I’m reading an advance copy of a terrific non-fiction book called Zoobiquity. This book, written by a human cardiologist, looks at the correlations between diseases and conditions across species. One chapter is devoted to adolescents and adolescent risk. Across many species, one demographic stands out in the fields of risk-taking and aggression. You guessed it: the young male.
Think about it from an evolutionary standpoint. Which males are most likely to survive and to reproduce their genetics? Sorry, not the sweet, sensitive, cautious ones.
No, I’m not advocating a return to the era of the cave man or even to disco. But I do worry that we are systematically stripping away behaviors, mores, and character traits associated with masculinity without replacing these traits. We have created a world in which women and girls expand well beyond traditional or evolutionary roles, while at the same time narrowing the world of men. You can nurture, we tell our men – but most primary caregivers are still female. We honor your service, we tell our soldiers, but we chide our sons for playing army. Even in the bedroom, we women have taken an increasingly assertive role (and I say yay), but what have we left as “appropriate” for masculine sexual expression? (I’m only qualified to speak to heterosexual interactions.)

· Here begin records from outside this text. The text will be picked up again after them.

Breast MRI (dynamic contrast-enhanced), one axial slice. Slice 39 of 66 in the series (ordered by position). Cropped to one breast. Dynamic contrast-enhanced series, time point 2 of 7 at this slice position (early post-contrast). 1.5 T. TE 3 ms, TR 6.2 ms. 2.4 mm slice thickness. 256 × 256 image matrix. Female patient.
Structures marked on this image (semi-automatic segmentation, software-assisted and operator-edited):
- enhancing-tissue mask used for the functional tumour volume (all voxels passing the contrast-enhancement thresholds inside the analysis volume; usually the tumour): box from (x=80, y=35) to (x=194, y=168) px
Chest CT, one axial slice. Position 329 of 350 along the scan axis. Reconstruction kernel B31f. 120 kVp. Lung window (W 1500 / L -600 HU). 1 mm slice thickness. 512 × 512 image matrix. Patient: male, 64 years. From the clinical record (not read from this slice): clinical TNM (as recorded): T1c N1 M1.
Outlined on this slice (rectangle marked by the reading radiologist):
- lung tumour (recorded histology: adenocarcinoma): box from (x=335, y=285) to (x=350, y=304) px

My son turned ten yesterday. I worry about him sometimes – sandwiched between two sisters, raised by a mother with no brothers and a father who never knew his own dad. I wonder if we are giving him enough of a sense of his own identity and place, as a male and as a person. I don’t want him to grow up “masculine” in the misogynistic, hyper-aggressive, insecure-hiding-behind-macho sense, but I do want him to have a strong identity and a place of his own in the world. I don’t want him to grow up afraid of his own strength, of his darknesses, and of his power. I don’t want that for him, or for any of his generation.

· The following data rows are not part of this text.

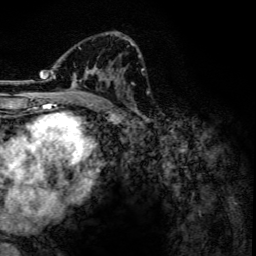
Breast MRI, one axial slice; slice 75 of 134 in the series (ordered by position); cropped to one breast; dynamic contrast-enhanced series, time point 2 of 6 at this slice position (early post-contrast); 3 T; TE 4.2 ms, TR 7.9 ms; 256 × 256 image matrix, field of view 170 × 170 mm. Female patient.
Annotated regions visible in this slice (semi-automatic segmentation, software-assisted and operator-edited):
- enhancing-tissue mask used for the functional tumour volume (all voxels passing the contrast-enhancement thresholds inside the analysis volume; usually the tumour): box from (x=53, y=34) to (x=134, y=102) px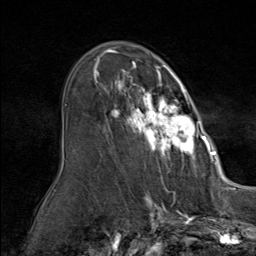
Breast MRI (dynamic contrast-enhanced), one axial slice; position 53 of 80 along the scan axis; cropped to one breast; dynamic contrast-enhanced series, time point 2 of 9 at this slice position (early post-contrast); 1.5 T; TE 1.8 ms, TR 4.3 ms; 256 × 256 image matrix, field of view 180 × 180 mm. Female patient.
Outlined on this slice (semi-automatic segmentation, software-assisted and operator-edited):
- enhancing-tissue mask used for the functional tumour volume (all voxels passing the contrast-enhancement thresholds inside the analysis volume; usually the tumour): bounding box [x1, y1, x2, y2] px = [93, 60, 212, 164]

Right now, Aidan knows who he is. He will shake his hips to Lady Gaga or wield a Nerf Gun with the best of them. He’s fine playing “Pretty Pretty Princess” with Sierra (with the indulgent sighs of an older brother humoring his baby sister) or with leading her on an armed assault against an unknown enemy. He will cuddle into our laps for snuggles or try to burp the alphabet.
It should (though in deference to the black and white nature of modern society and the internet, I’ll say it anyway) go without saying that I’m not a fan of fighting, war, sexual violence, objectification of women, arson, or risk-taking-induced injuries. But, the fact that I don’t like these things doesn’t eliminate them from the species. I wonder what we are losing when we consistently strip away opportunities to test boundaries and to find identity. Thanks to modern agriculture, technology, and medical advances, we no longer need men to fill the roles of hunter or protector. But what are we giving our boys in return?

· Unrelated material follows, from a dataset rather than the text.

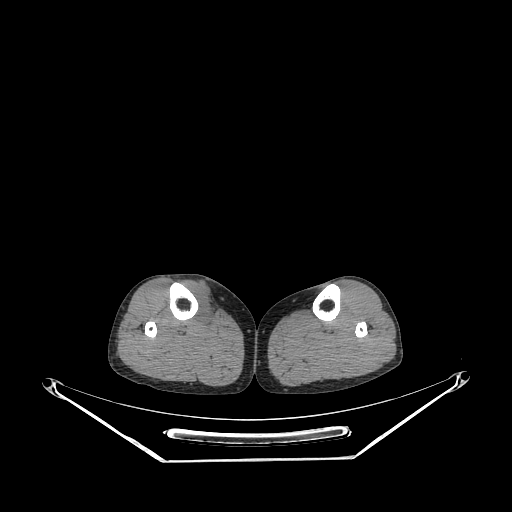
CT of an extremity soft-tissue mass (from a PET/CT study), one axial slice. Slice 141 of 267 in the series (ordered by position). 140 kVp. Soft-tissue window (W 400 / L 40 HU). 512 × 512 image matrix, field of view 500 × 500 mm. Female patient. Case-level facts recorded for this patient, not image findings: histological type: undifferentiated – high grade; grade: high; site of the primary tumour: right thigh.
Structures marked on this image (expert contour drawn on MRI and transferred to this co-registered scan by the dataset authors):
- gross tumour volume (mass): bounding box (x1, y1, x2, y2) in pixels: (181, 281, 213, 316)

Amazonian fantasies aside, no good will come of a society of ill-educated, insecure, or submissive men. We need to either find new ways for our boys to test and challenge themselves or to loosen the reins of political correctness and fear. Shifting the pendulum to a female-centric society will do no more good than a history of patriarchy has done. Women lose when they are denied the opportunities to work with, compete against, and partner with men equally. When we are denied the chances to work through our darkness, how are we supposed to fully develop our light?